The divine revelation in the Bible is progressive. In Genesis 1 we have a history of God's creation, but in that chapter we cannot see much of the divine revelation. Of course, there is some revelation there. For instance, verse 1 says, "In the beginning God created..." The Hebrew word for "God" here is Elohim, which means the "faithful, mighty One." From this word we can realize that God is faithful and also mighty. Furthermore, this word, a proper noun, is not singular but plural; however, the predicate "created" is singular. This is an indication that God is triune, three-one. This surely is something of the divine revelation that progresses throughout the Bible until the last chapter of Revelation.
In Colossians 1:25 Paul tells us that the stewardship of God was given to him "to complete the word of God." The word of God is the divine revelation, which had not been completed before the New Testament was written. In the New Testament the apostles, especially Paul in his fourteen Epistles, completed the word of God. It is clear, therefore, that the word of God had not been completed at the time of Job or David or Malachi or even at the end of the book of Acts.
Some mistakenly think that orthodox doctrine consists only of what the Lord Jesus taught the twelve apostles. Those who hold this concept need to consider the Lord's word in John 16:12-15: "I have yet many things to say to you, but you cannot bear them now. But when He, the Spirit of reality, comes, He will guide you into all the reality; for He will not speak from Himself, but what He hears He will speak; and He will declare to you the things that are coming. He will glorify Me, for He will receive of Mine and will declare it to you. All that the Father has is Mine; for this reason I have said that He receives of Mine and will declare it to you." The disciples had to wait for the Holy Spirit as the Spirit of reality to reveal more things to them. From this we see that the word of God had not been completed even when the Lord Jesus was on earth, but still needed to be completed through the speaking of the Spirit of reality. Surely Paul was a person to whom the Holy Spirit revealed many things, and he wrote concerning these things in his Epistles, indicating, as we have seen, that he had been commissioned by God to complete the word of God.

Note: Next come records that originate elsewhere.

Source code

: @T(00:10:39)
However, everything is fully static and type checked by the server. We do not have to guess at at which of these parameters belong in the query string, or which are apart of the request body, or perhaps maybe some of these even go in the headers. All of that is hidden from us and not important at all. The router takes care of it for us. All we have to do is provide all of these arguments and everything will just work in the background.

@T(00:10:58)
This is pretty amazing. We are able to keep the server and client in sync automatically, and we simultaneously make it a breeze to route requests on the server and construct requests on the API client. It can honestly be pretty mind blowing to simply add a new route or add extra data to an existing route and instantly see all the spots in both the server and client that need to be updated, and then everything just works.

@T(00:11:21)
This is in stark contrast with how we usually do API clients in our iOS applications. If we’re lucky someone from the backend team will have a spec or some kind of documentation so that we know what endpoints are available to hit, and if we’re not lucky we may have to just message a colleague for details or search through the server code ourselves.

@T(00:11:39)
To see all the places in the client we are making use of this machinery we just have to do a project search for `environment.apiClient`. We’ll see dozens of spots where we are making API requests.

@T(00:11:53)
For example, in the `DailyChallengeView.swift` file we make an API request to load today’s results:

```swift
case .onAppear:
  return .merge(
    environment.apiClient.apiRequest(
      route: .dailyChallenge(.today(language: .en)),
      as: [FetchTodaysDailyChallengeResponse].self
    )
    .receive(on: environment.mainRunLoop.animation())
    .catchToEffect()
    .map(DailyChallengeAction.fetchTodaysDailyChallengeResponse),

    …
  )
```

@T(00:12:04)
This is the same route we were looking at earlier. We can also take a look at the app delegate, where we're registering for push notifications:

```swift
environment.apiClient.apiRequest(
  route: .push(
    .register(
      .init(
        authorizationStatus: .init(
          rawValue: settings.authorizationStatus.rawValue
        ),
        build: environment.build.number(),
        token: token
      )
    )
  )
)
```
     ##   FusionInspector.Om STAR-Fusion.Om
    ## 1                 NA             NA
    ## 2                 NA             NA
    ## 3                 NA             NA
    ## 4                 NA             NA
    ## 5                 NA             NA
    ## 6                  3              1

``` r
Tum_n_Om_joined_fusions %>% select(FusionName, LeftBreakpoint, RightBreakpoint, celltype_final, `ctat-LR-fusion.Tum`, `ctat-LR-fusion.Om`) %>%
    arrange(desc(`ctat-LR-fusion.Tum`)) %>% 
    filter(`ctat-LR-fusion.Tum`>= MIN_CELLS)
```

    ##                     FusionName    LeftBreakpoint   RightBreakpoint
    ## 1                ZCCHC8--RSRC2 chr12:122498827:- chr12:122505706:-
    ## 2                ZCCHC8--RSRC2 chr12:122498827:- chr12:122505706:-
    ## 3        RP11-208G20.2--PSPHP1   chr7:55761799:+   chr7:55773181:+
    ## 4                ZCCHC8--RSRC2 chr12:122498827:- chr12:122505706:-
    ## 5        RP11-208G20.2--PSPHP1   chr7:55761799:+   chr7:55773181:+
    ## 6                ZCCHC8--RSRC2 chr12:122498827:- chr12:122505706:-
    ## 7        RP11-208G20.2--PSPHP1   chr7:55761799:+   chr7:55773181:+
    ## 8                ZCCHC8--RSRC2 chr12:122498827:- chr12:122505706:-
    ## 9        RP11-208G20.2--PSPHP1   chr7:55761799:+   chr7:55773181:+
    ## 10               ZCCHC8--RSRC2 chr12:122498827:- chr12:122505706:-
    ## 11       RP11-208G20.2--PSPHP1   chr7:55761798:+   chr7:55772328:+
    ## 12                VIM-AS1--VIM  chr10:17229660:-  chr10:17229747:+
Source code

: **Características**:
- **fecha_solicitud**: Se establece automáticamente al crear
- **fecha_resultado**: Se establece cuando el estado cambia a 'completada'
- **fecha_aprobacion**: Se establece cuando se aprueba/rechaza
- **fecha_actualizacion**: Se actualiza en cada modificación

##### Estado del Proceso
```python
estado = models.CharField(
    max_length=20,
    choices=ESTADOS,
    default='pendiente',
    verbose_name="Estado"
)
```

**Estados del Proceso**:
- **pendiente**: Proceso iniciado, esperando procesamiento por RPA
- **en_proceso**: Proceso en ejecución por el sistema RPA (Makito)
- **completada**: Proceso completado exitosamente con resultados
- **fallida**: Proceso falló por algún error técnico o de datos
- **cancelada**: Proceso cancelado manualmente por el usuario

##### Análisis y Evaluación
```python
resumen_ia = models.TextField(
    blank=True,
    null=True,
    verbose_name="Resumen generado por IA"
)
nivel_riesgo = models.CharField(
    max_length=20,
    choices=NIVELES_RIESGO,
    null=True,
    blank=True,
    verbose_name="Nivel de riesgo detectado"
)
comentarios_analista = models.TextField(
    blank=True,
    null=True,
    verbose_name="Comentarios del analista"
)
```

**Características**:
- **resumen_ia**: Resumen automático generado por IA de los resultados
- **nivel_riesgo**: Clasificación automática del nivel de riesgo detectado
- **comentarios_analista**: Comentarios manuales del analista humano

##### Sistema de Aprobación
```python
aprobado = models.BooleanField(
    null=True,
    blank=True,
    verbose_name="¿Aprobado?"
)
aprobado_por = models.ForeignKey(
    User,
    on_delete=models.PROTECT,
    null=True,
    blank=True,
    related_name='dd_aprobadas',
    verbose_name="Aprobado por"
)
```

In particular, Paul completed the word of God in regard to the mystery of God, which is Christ (Col. 2:2), and the mystery of Christ, which is the church (Eph. 3:4). In Colossians 1:27 he says, "To whom God willed to make known what are the riches of the glory of this mystery among the Gentiles, which is Christ in you, the hope of glory." There is not such a word in Genesis or in the Psalms or fully in the four Gospels. This is an example of the fact that the divine revelation in the Bible is progressive and that it is not completed until the end of Revelation.